▶ [Task to complete]:
Reproduce every line of the records below word for word, but leave the pictures out.

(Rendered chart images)
━━━━━━

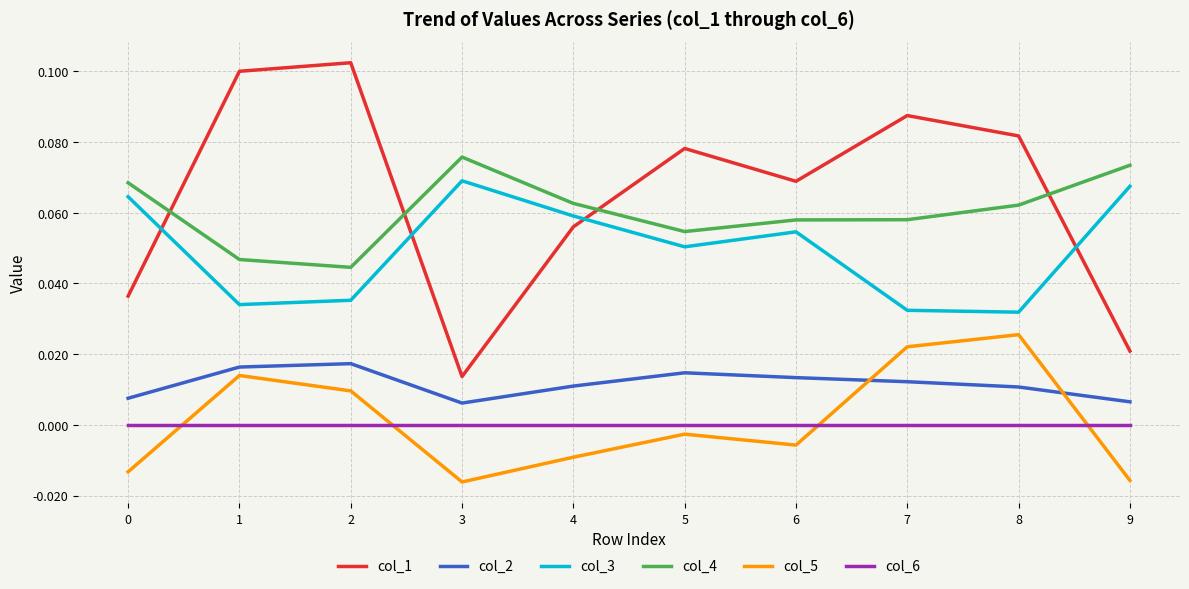

True or false: col_1 has a value of 0.1 at 6.

True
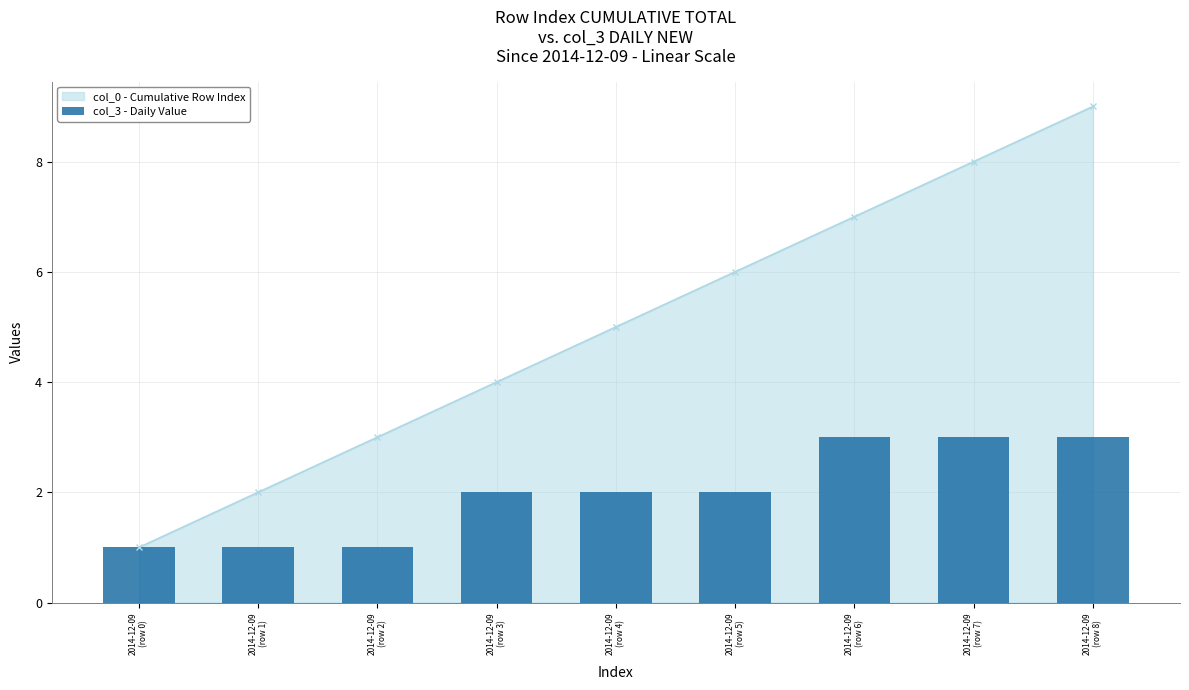

Which has a higher value, 2014-12-09
(row 0) or 2014-12-09
(row 6)?

2014-12-09
(row 6)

━━━━━━

▶ [Written answer]:
True or false: col_1 has a value of 0.1 at 6.

True

Which has a higher value, 2014-12-09
(row 0) or 2014-12-09
(row 6)?

2014-12-09
(row 6)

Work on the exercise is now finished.